Texte de l'exercice:

◆ ◆ ◆ ◆

Réalisée dans le cadre d’un partenariat entre le Programme national de lutte contre le tabac et l’Association nationale des imams et oulémas du Sénégal (ANIOS), cette enquête révèle que 58 % des jeunes fumeurs ont commencé à consommer du tabac avant l’âge de 20 ans. Plus alarmant encore, certains enfants s’initient au tabac dès l’âge de 7 ans, un phénomène qui interpelle les autorités sanitaires sur l’ampleur du défi à relever.
Présentant les conclusions de l’étude, le coordinateur du Programme national de lutte contre le tabac, le docteur Omar Ba, a souligné que cette précocité de l’initiation constitue une menace majeure pour la santé publique. Selon lui, les données recueillies montrent que les enfants et les adolescents restent fortement exposés à la fumée du tabac dans de nombreux espaces publics, favorisant ainsi la banalisation de cette consommation.
L’enquête attire également l’attention sur l’essor des cigarettes électroniques auprès des plus jeunes. Ces dispositifs, souvent conçus avec une apparence rappelant des stylos, des feutres ou d’autres objets du quotidien, sont spécialement élaborés pour séduire un public adolescent. Les spécialistes mettent en garde contre leur caractère particulièrement addictif en raison de leur forte concentration en nicotine.
Le docteur Omar Ba a également révélé que certaines cigarettes électroniques analysées contiennent des substances dérivées du cannabis. Il a averti que ces produits, déjà responsables d’une forte dépendance à la nicotine, exposent également les enfants à d’autres substances psychoactives, aggravant ainsi les risques sanitaires et comportementaux.
Face à cette évolution jugée préoccupante, les experts plaident pour un renforcement rapide du cadre juridique encadrant la lutte contre le tabagisme. Le professeur Abdou Aziz Kassé a indiqué qu’un projet de loi destiné à moderniser la législation est actuellement sur la table du secrétaire général du gouvernement. Le texte devrait prochainement être examiné en Conseil des ministres avant d’être soumis à l’Assemblée nationale.

◆ ◆ ◆ ◆

Données fournies:
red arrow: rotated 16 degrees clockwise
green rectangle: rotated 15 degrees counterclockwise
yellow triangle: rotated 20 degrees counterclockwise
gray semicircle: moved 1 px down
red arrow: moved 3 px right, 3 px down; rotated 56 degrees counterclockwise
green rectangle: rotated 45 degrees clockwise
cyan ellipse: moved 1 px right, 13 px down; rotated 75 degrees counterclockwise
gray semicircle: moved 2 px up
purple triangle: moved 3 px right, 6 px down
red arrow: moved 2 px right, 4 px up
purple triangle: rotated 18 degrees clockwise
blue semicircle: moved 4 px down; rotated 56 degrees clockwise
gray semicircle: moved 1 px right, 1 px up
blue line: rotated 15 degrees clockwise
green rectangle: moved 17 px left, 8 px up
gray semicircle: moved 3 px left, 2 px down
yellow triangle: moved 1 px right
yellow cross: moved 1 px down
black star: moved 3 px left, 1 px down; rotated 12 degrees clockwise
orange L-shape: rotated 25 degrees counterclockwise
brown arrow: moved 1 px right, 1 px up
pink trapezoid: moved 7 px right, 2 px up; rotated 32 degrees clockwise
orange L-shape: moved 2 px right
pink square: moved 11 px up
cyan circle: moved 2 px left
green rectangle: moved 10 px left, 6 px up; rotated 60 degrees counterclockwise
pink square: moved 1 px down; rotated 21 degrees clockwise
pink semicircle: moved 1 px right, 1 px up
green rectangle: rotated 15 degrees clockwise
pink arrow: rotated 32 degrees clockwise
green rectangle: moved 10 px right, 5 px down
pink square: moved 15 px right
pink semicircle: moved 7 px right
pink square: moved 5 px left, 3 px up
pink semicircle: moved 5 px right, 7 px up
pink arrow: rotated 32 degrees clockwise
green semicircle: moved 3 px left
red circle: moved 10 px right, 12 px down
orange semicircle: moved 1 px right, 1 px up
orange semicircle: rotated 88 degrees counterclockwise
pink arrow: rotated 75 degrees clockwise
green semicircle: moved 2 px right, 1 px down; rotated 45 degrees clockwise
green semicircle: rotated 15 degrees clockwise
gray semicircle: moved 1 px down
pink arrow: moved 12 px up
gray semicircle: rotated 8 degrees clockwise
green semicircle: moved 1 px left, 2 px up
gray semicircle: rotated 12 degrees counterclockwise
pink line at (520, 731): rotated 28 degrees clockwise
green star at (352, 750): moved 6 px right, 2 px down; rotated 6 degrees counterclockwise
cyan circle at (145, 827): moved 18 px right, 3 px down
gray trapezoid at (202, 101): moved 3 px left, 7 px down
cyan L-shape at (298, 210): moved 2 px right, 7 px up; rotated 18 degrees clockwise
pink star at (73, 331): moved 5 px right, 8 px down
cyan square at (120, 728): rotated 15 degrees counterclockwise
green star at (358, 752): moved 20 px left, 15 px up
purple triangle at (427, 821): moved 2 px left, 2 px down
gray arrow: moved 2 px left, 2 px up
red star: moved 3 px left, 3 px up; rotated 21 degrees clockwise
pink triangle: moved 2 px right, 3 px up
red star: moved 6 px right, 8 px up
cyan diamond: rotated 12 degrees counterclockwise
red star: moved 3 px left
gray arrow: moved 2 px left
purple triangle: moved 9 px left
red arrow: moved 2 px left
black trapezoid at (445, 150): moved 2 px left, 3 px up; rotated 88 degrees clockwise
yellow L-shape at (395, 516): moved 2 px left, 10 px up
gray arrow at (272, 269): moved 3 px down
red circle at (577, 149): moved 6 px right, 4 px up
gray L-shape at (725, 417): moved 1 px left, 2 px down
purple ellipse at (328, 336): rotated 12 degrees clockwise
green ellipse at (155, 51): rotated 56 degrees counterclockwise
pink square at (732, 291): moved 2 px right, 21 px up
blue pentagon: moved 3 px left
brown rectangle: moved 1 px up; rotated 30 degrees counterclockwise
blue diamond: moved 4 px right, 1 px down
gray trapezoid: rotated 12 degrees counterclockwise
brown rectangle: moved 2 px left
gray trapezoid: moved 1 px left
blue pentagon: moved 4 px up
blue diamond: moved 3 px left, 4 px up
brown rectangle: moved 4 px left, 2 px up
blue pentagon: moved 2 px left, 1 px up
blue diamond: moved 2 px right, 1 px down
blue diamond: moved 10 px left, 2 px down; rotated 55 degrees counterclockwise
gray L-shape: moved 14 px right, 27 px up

◆ ◆ ◆ ◆

Exercice 1:
Dans le texte de l'exercice, reprenez le paragraphe qui commence par « L’enquête attire également » sous forme de liste courte, en gardant ses faits principaux.
Exercice 2:
Recopiez le passage du texte de l'exercice qui commence aux mots « Présentant les conclusions » et s'arrête après « de cette consommation. », en remplaçant « banalisation » par « normalisation ».
Exercice 3:
D'après le texte de l'exercice, quelle part des jeunes fumeurs a commencé à consommer du tabac avant l’âge de 20 ans ?
Servez-vous seulement du texte de l'exercice pour répondre.

Votre réponse 1:
- L’enquête signale la montée des cigarettes électroniques chez les plus jeunes.
- Elles ressemblent souvent à des stylos, des feutres ou d’autres objets du quotidien, pour plaire aux adolescents.
- Les spécialistes alertent sur leur fort pouvoir addictif, dû à leur forte teneur en nicotine.

Votre réponse 2:
Présentant les conclusions de l’étude, le coordinateur du Programme national de lutte contre le tabac, le docteur Omar Ba, a souligné que cette précocité de l’initiation constitue une menace majeure pour la santé publique. Selon lui, les données recueillies montrent que les enfants et les adolescents restent fortement exposés à la fumée du tabac dans de nombreux espaces publics, favorisant ainsi la normalisation de cette consommation.

Votre réponse 3:
58 % des jeunes fumeurs.